A decade is not a long time in the context of the property market. Historically, this equated to one cycle of increasing demand and decreasing supply, right through to peak pricing (some overheating?), into met demand and oversupply. These peaks and troughs are inevitable symptoms of our commercial-driven approach to property development and property investing, which makes housing delivery dysfunctional as, socially, it ought to be need-driven rather than commercial-driven. It is an unpalatable reality that, over the past six decades, housing delivery has become almost incompatible with the market. This is why government policy cannot keep pace; the lag in policy-making means that States are invariably solving yesterday’s problems. And that simply does not work.
Ten years ago, the property crash gave bold, cash-ready investors a unique opportunity to buy properties at prices well below market value and to later refinance those assets with historically low interest rates. The crash didn’t create market winners, it enabled those with the right mindset and the money to win. That’s an important distinction. Could the same be true for the market in 2020?
There is nothing cyclical about the current pandemic. The marketplace right now is not just unpredictable, but completely dependent on a natural, live virus, the efficacy of scientific research and the actions of the State to support businesses and to successfully reopen the economy. We knew that it would be more difficult to open the country than it was to close it, we still don’t know how much more difficult this will be.
Residential transactions in the second-hand market have effectively stalled over the past month, with few new transactions being agreed. It is still too early to calculate the true unemployment rates in Ireland and to measure the impact of this on ‘qualified’ market demand or would-be homebuyers’ ability to secure finance.

> [INPUT DATA]:
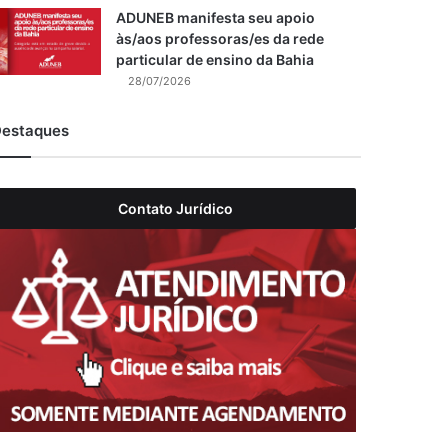
ADUNEB manifesta seu apoio
às/aos professoras/es da rede
particular de ensino da Bahia
28/07/2026
estaques
Contato Jurídico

> [ACTIVITY LIST]:
(1) In the passage on the property market, what has effectively stalled over the past month?
(2) Translate this sentence from the passage on the property market into Spanish: "There is nothing cyclical about the current pandemic."
(3) Carry on the passage on the property market, starting after its final sentence.

> [RESULTS]:
(1) Residential transactions in the second-hand market have effectively stalled, with few new transactions being agreed.

(2) No hay nada cíclico en la pandemia actual.

(3)
It will be interesting to see how online auction houses fare this month and next. There are a number of multi-lot property auctions happening online in May and June. Significantly, ‘Prices are cut sharply for lots at online property auctions’ according to Donal Buckey, reporting for the Independent this week. He confirms that BidX1 has reduced the guide prices for many of properties listed in the next online auction. With many traditional estate agencies around the country embracing online bidding, there is a spread of opportunities and potential to secure properties at a good price. It does not feel accurate to refer to ‘market value’ or ‘below market value’ at this time, too much is still unknown and unknowable about what shape the recovery will take; however, experienced local buyers will be familiar with many of the lots available and will likely recognise the opportunity for a good buy. The real question is whether or not people will be bold enough to take a longer term view and put their cash into property despite the unknowns… Can they tell the obstacle from the opportunity?